I NEVER DID ANYTHING OUT OF THE BLUE [373]

I previously said “Station to Station” (1975) was my favourite David Bowie album [link], but the album I have the T-shirt for is “Scary Monsters... and Super Creeps” (1980), which closed the “classic” Bowie period of the 1970s, before he reinvented himself as “himself” for “Let’s Dance” in 1983.

“Scary Monsters” begins and ends with two versions of the same song, “It’s No Game”, the first sung as a wail against an oncoming onslaught, the second much calmer, as if having accepted a new status quo. Initially feeling like a set-up for an album with an anti-fascist theme, most clearly in the lyrics to “Fashion”, “It’s No Game” launches you into what becomes almost a definitive Bowie statement on recurrent themes of alienation, madness and misunderstanding, before taking on a new confidence with the next album.

What I had not expected was for “It’s No Game” to have dated from the start of Bowie’s “classic” era. A new box set, “Divine Symmetry”, was released in November 2022 to act as a complement to 1971’s “Hunky Dory” album, showing the process that led to “Life on Mars”, “Oh You Pretty Things” and “Changes”, while including songs that remained as demos or were only performed live. One of these, “Tired of My Life”, starts as a folk-like song more reminiscent of Bowie’s previous album “The Man Who Sold the World”, but you start recognising the chord progression, and then the middle section: “Pull the curtains on yesterday and it seems so much later / Put a bullet in my brain and I'll make all the papers.” 

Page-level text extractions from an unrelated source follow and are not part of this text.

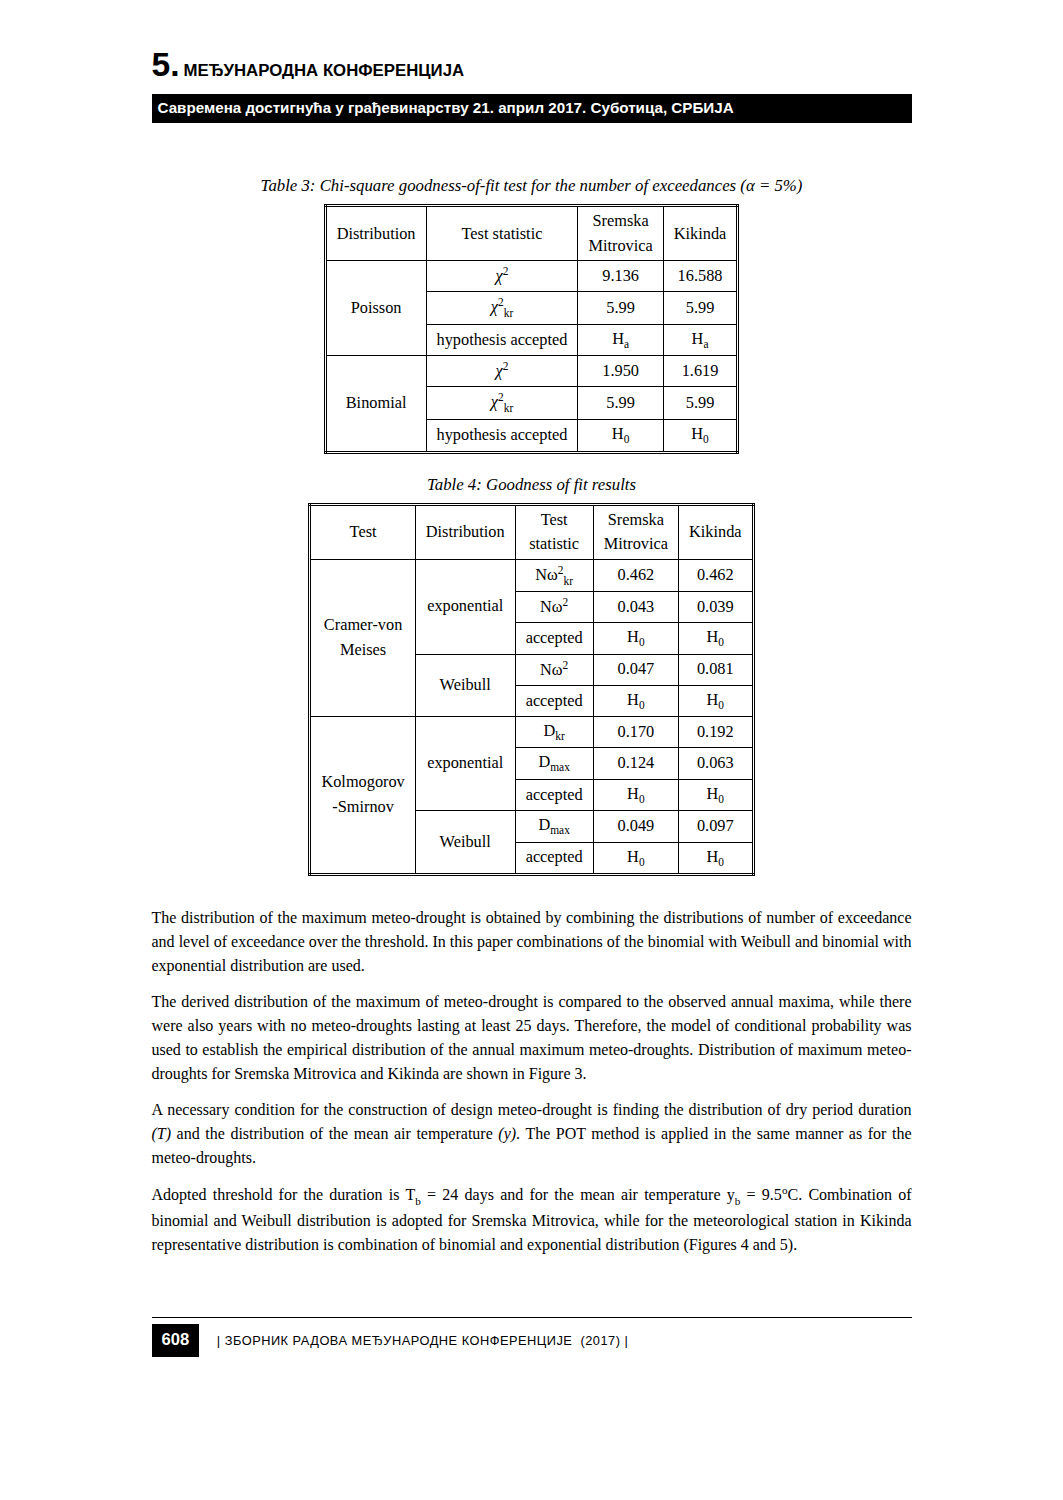5. МЕЂУНАРОДНА КОНФЕРЕНЦИЈА
Савремена достигнућа у грађевинарству 21. април 2017. Суботица, СРБИЈА
Table 3: Chi-square goodness-of-fit test for the number of exceedances (α = 5%)
| Distribution | Test statistic | Sremska Mitrovica | Kikinda |
| --- | --- | --- | --- |
| Poisson | χ 2 | 9.136 | 16.588 |
| χ 2 kr | 5.99 | 5.99 |
| hypothesis accepted | H a | H a |
| Binomial | χ 2 | 1.950 | 1.619 |
| χ 2 kr | 5.99 | 5.99 |
| hypothesis accepted | H 0 | H 0 |
Table 4: Goodness of fit results
| Test | Distribution | Test statistic | Sremska Mitrovica | Kikinda |
| --- | --- | --- | --- | --- |
| Cramer-von Meises | exponential | Nω 2 kr | 0.462 | 0.462 |
| Nω 2 | 0.043 | 0.039 |
| accepted | H 0 | H 0 |
| Weibull | Nω 2 | 0.047 | 0.081 |
| accepted | H 0 | H 0 |
| Kolmogorov -Smirnov | exponential | D kr | 0.170 | 0.192 |
| D max | 0.124 | 0.063 |
| accepted | H 0 | H 0 |
| Weibull | D max | 0.049 | 0.097 |
| accepted | H 0 | H 0 |
The distribution of the maximum meteo-drought is obtained by combining the distributions of number of exceedance and level of exceedance over the threshold. In this paper combinations of the binomial with Weibull and binomial with exponential distribution are used.
The derived distribution of the maximum of meteo-drought is compared to the observed annual maxima, while there were also years with no meteo-droughts lasting at least 25 days. Therefore, the model of conditional probability was used to establish the empirical distribution of the annual maximum meteo-droughts. Distribution of maximum meteo-droughts for Sremska Mitrovica and Kikinda are shown in Figure 3.
A necessary condition for the construction of design meteo-drought is finding the distribution of dry period duration (T) and the distribution of the mean air temperature (y). The POT method is applied in the same manner as for the meteo-droughts.
Adopted threshold for the duration is Tb = 24 days and for the mean air temperature yb = 9.5oC. Combination of binomial and Weibull distribution is adopted for Sremska Mitrovica, while for the meteorological station in Kikinda representative distribution is combination of binomial and exponential distribution (Figures 4 and 5).
608 | ЗБОРНИК РАДОВА МЕЂУНАРОДНЕ КОНФЕРЕНЦИЈЕ (2017) |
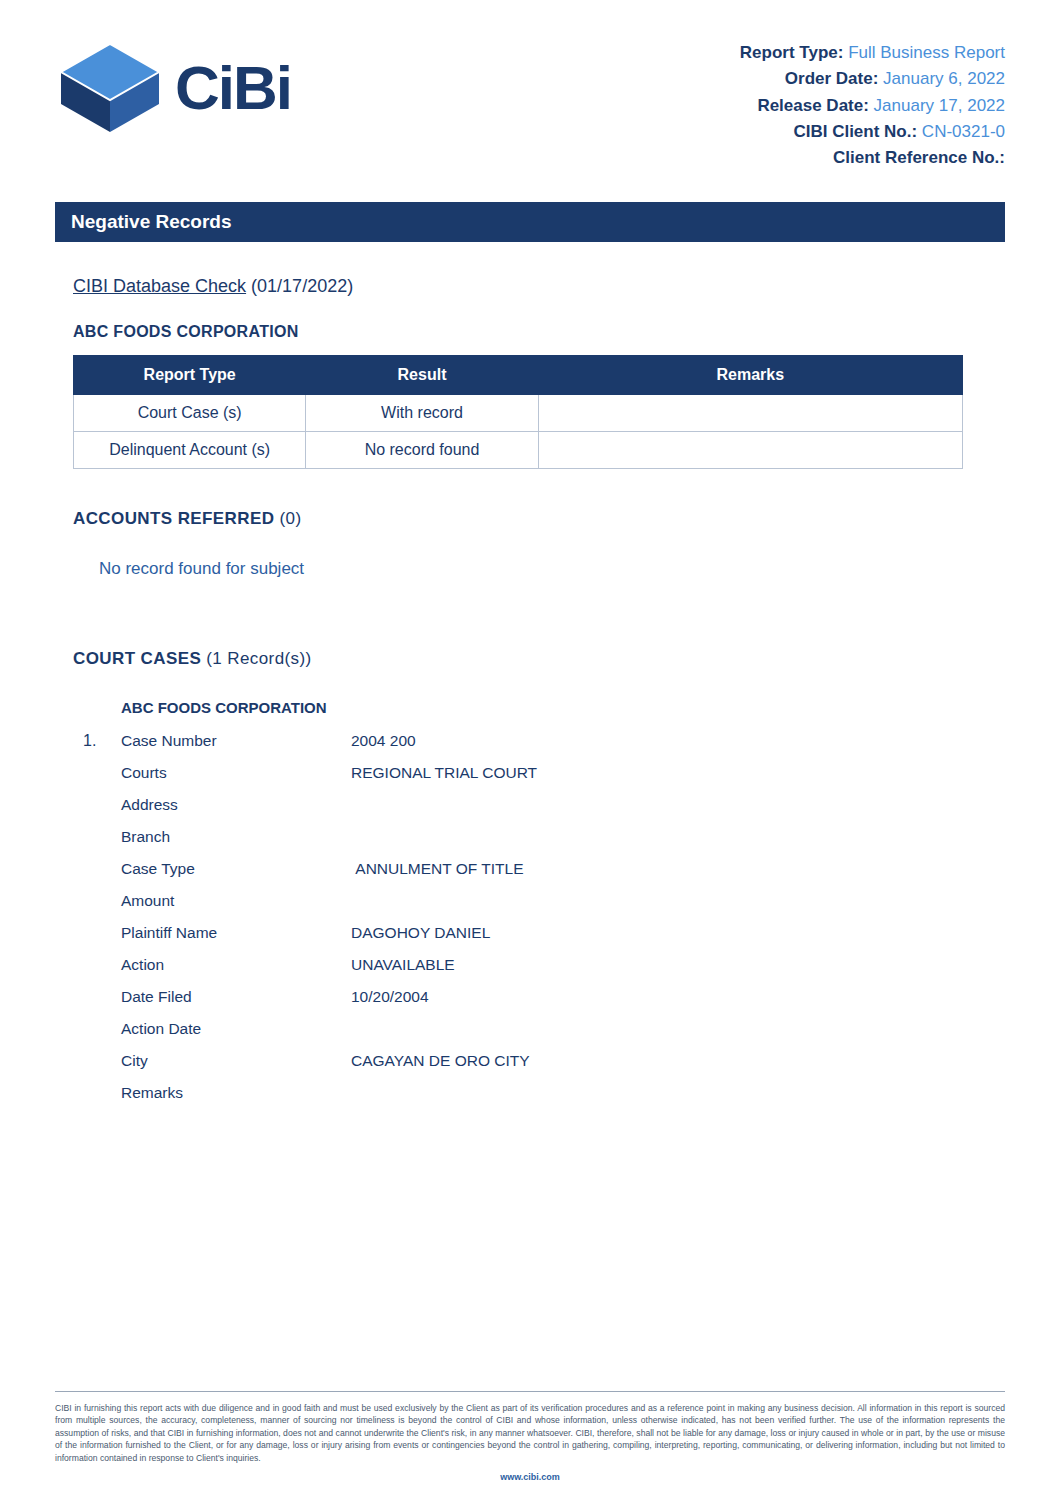CiBi
Report Type: Full Business Report
Order Date: January 6, 2022
Release Date: January 17, 2022
CIBI Client No.: CN-0321-0
Client Reference No.:
Negative Records
CIBI Database Check (01/17/2022)
ABC FOODS CORPORATION
| Report Type | Result | Remarks |
| --- | --- | --- |
| Court Case (s) | With record | |
| Delinquent Account (s) | No record found | |
ACCOUNTS REFERRED (0)
No record found for subject
COURT CASES (1 Record(s))
ABC FOODS CORPORATION
1. Case Number 2004 200
Courts REGIONAL TRIAL COURT
Address
Branch
Case Type ANNULMENT OF TITLE
Amount
Plaintiff Name DAGOHOY DANIEL
Action UNAVAILABLE
Date Filed 10/20/2004
Action Date
City CAGAYAN DE ORO CITY
Remarks
CIBI in furnishing this report acts with due diligence and in good faith and must be used exclusively by the Client as part of its verification procedures and as a reference point in making any business decision. All information in this report is sourced from multiple sources, the accuracy, completeness, manner of sourcing nor timeliness is beyond the control of CIBI and whose information, unless otherwise indicated, has not been verified further. The use of the information represents the assumption of risks, and that CIBI in furnishing information, does not and cannot underwrite the Client's risk, in any manner whatsoever. CIBI, therefore, shall not be liable for any damage, loss or injury caused in whole or in part, by the use or misuse of the information furnished to the Client, or for any damage, loss or injury arising from events or contingencies beyond the control in gathering, compiling, interpreting, reporting, communicating, or delivering information, including but not limited to information contained in response to Client's inquiries.
www.cibi.com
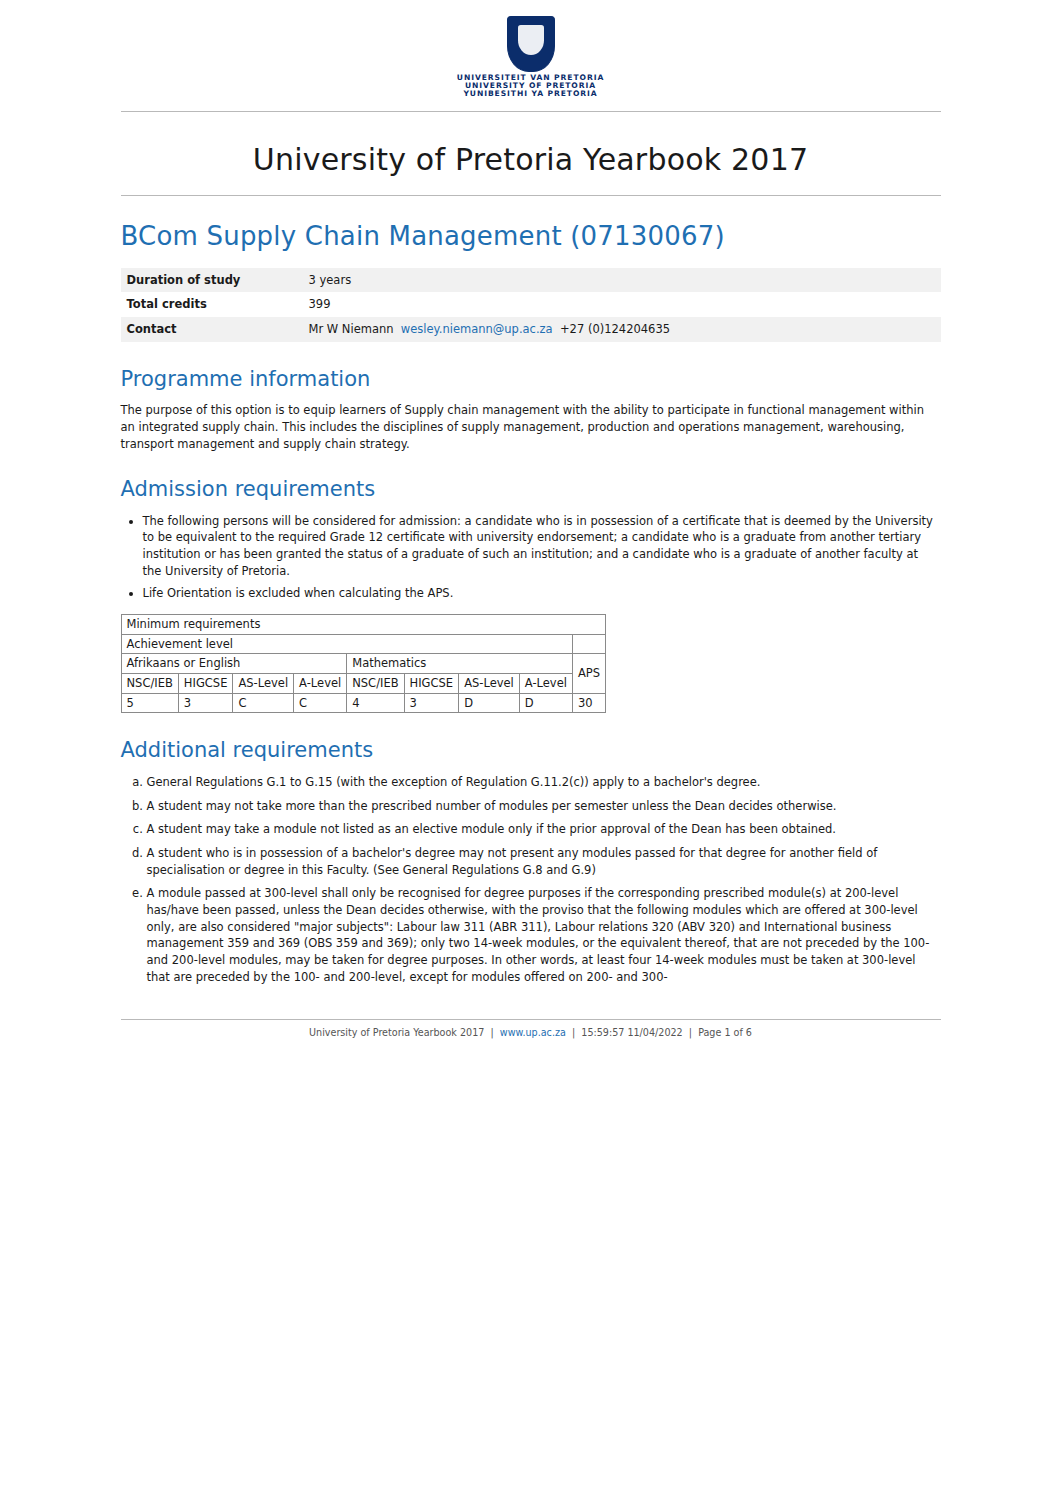Universiteit van Pretoria University of Pretoria Yunibesithi ya Pretoria
University of Pretoria Yearbook 2017
BCom Supply Chain Management (07130067)
| Duration of study | 3 years |
| Total credits | 399 |
| Contact | Mr W Niemann wesley.niemann@up.ac.za +27 (0)124204635 |
Programme information
The purpose of this option is to equip learners of Supply chain management with the ability to participate in functional management within an integrated supply chain. This includes the disciplines of supply management, production and operations management, warehousing, transport management and supply chain strategy.
Admission requirements
The following persons will be considered for admission: a candidate who is in possession of a certificate that is deemed by the University to be equivalent to the required Grade 12 certificate with university endorsement; a candidate who is a graduate from another tertiary institution or has been granted the status of a graduate of such an institution; and a candidate who is a graduate of another faculty at the University of Pretoria.
Life Orientation is excluded when calculating the APS.
| Minimum requirements |
| Achievement level | |
| Afrikaans or English | Mathematics | APS |
| NSC/IEB | HIGCSE | AS-Level | A-Level | NSC/IEB | HIGCSE | AS-Level | A-Level |
| 5 | 3 | C | C | 4 | 3 | D | D | 30 |
Additional requirements
General Regulations G.1 to G.15 (with the exception of Regulation G.11.2(c)) apply to a bachelor's degree.
A student may not take more than the prescribed number of modules per semester unless the Dean decides otherwise.
A student may take a module not listed as an elective module only if the prior approval of the Dean has been obtained.
A student who is in possession of a bachelor's degree may not present any modules passed for that degree for another field of specialisation or degree in this Faculty. (See General Regulations G.8 and G.9)
A module passed at 300-level shall only be recognised for degree purposes if the corresponding prescribed module(s) at 200-level has/have been passed, unless the Dean decides otherwise, with the proviso that the following modules which are offered at 300-level only, are also considered "major subjects": Labour law 311 (ABR 311), Labour relations 320 (ABV 320) and International business management 359 and 369 (OBS 359 and 369); only two 14-week modules, or the equivalent thereof, that are not preceded by the 100- and 200-level modules, may be taken for degree purposes. In other words, at least four 14-week modules must be taken at 300-level that are preceded by the 100- and 200-level, except for modules offered on 200- and 300-
University of Pretoria Yearbook 2017 | www.up.ac.za | 15:59:57 11/04/2022 | Page 1 of 6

The verses around it may have changed, and the remaining lines polished further, but hearing “It’s No Game” in “Tired of My Life” is inescapable, just as listening to “King of the City” will lead you to start singing “Ashes to Ashes” along with it. I shouldn’t have expected something like this to have been done – if you bought the remised reissue of the Beatles album known as “The White Album” that came with an extra CD of demo songs, you will know that John Lennon’s “Child of Nature” had its lyrics rewritten to become “Jealous Guy” – but there is something about hearing David Bowie essentially recycling old material years after writing, and not just when plans don’t work out, such as a musical version of “Nineteen Eighty-Four” being repurposed into 1974’s “Diamond Dogs” album. 

Even if these recordings were known, or even released previously, grouping them together to display an artist’s creative process confirms the adage about how much of it is perspiration over inspiration. Add in “Scream Like a Baby”, reusing the music composed by Bowie for “I Am a Laser”, a 1973 song he wrote for backing group The Astronettes, and Bowie’s covering of Tom Verlaine’s “Kingdom Come”, and half of the ten tracks for “Scary Monsters” existed before the album’s production began, which departed from Bowie’s usual process by having backing tracks recorded before lyrics were written, instead of pre-written demos or Brian Eno-led improvisation.

This exposure to Bowie’s musical processes will continue, but it will come at the expense of the mystique that the works were intended to create. With the selling of the publishing rights to his back catalogue for $250 million to Warner Chappell Music in January 2022, everything will eventually come out. We remain curious, but we cannot put our fingers in our ears, we will eventually know Bowie inside out.